DOUALY XAYKAOTHAO: Your friendship is really what this entire play is about. And it's almost like a Lao person educating a Hmong person about one another, except that it's really soaked in American cultural elements, because it's not simply about tradition. I mean, you have a Madonna song in there.

MAY LEE-YANG: Right, right. There's so much pop culture. And I think it's just a reflection of who we are.

SAYMOUKDA DUANGPHOUXAY VONGSAY: It's because we felt that it's more fun to watch a play about two friends than it is to watch a play about a country, right?

MAY LEE-YANG: I mean it was education in a different way to-- I think it was I believe in trying to create work that's engaging. Because I think that's the core of who we are as people and as friends as well.

DOUALY XAYKAOTHAO: Why writing? It's not what so many Asian-American youths are pushed towards.


MAY LEE-YANG: Well, for me, it's-- part of it was escapism. I always-- whenever people ask me why I became a writer, I always-- my story is the same because it's a real story. When I was a kid growing up in the '90s, my parents thought-- were afraid that we were going to get recruited into gangs.
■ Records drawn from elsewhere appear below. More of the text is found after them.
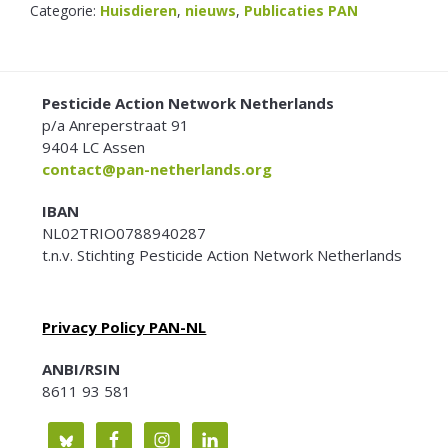
Categorie:
Huisdieren
,
nieuws
,
Publicaties PAN
FOOTER
Pesticide Action Network Netherlands
p/a Anreperstraat 91
9404 LC Assen
contact@pan-netherlands.org
IBAN
NL02TRIO0788940287
t.n.v. Stichting Pesticide Action Network Netherlands
Privacy Policy PAN-NL
ANBI/RSIN
8611 93 581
So they kept us at home and I didn't have much to do. So I ended up watching a lot of TV, playing a lot of video games, and reading a lot of books. And so on all of these are forms of escapism, and all of them are forms of storytelling, I think. And so after a while, I realized, I want to write my own stories.
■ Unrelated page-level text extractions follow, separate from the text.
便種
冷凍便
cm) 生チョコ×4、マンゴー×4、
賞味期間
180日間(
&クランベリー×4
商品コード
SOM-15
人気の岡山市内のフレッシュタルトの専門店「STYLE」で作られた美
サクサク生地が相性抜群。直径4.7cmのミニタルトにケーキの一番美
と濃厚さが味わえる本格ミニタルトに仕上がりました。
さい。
It's-- life is hard. And it's a way for you to enjoy it-- whether through books or movies or writing or theater, it's an interesting-- much more interesting way to examine and reflect and get through our lives.

SAYMOUKDA DUANGPHOUXAY VONGSAY: I think I just-- hey, to be honest, I'm just good at writing, just to tell you the truth. I think it's fun. And it's like May says, it's one way for you to put the stories out there that aren't told. And if it's your story, there's power in that because you're creating it yourself and you're putting it out yourself.

And I think one of the hardest things is to get young people, like young Lao people to want to write because it's not as sexy. They don't think it's as cool. And--

MAY LEE-YANG: Well, a lot of people--

SAYMOUKDA DUANGPHOUXAY VONGSAY: --their parents are telling them there's no living in that. There's no--

MAY LEE-YANG: Well, a lot of people don't realize they have interesting stories to tell too. Like I think there's this myth across all cultures I think that to write, whether it be fiction or memoir or whatever, you have to have fascinating things happen to you.

Some of my favorite things I've read or seen has been writing by regular people who would say they are not writers, but one of the things they have is they have a story. And there's something amazing about the rawness of hearing a senior citizen tell a story or like a third grader write about-- I don't know-- processing death in their family. Basically, they have no filter. They're not there because they're trying to create beautiful words. They're there because they're trying to tell an interesting story.

DOUALY XAYKAOTHAO: So what's next for both of you?

SAYMOUKDA DUANGPHOUXAY VONGSAY: Well, I have I have a stage reading of my play, Kung Fu Zombies Versus Shaman Warrior, which is book 2 of the Kung Fu Zombie verse anthology of stage works. That's coming up December 20th. And that play is going to address how mental illness in the Lao community is perceived as demonic possession or bad luck or bad karma. And I just want to break that down and let people know that that's not the case. And I want people to be able to feel OK to talk about mental illness and mental health.

MAY LEE-YANG: Yeah, well, I think my next theater project that I'm-- the script I'm trying to finish before the end of the year is about domestic violence within the Hmong community. I'm going to be having conversations with people-- men, women, survivors-- and I'm going to be writing a play that in my head is I see what it looks like and it's very experiential, but I need to actually do a research.

DOUALY XAYKAOTHAO: Saymoukda Duangphouxay Vongsay and May Lee-Yang, thanks for coming in.


MAY LEE-YANG: Thank you for having us.



DOUALY XAYKAOTHAO: Their play is called the Hmong-Lao-- Lao-Hmong Friendship Play. It's running at Penumbra Theater in Saint Paul next weekend.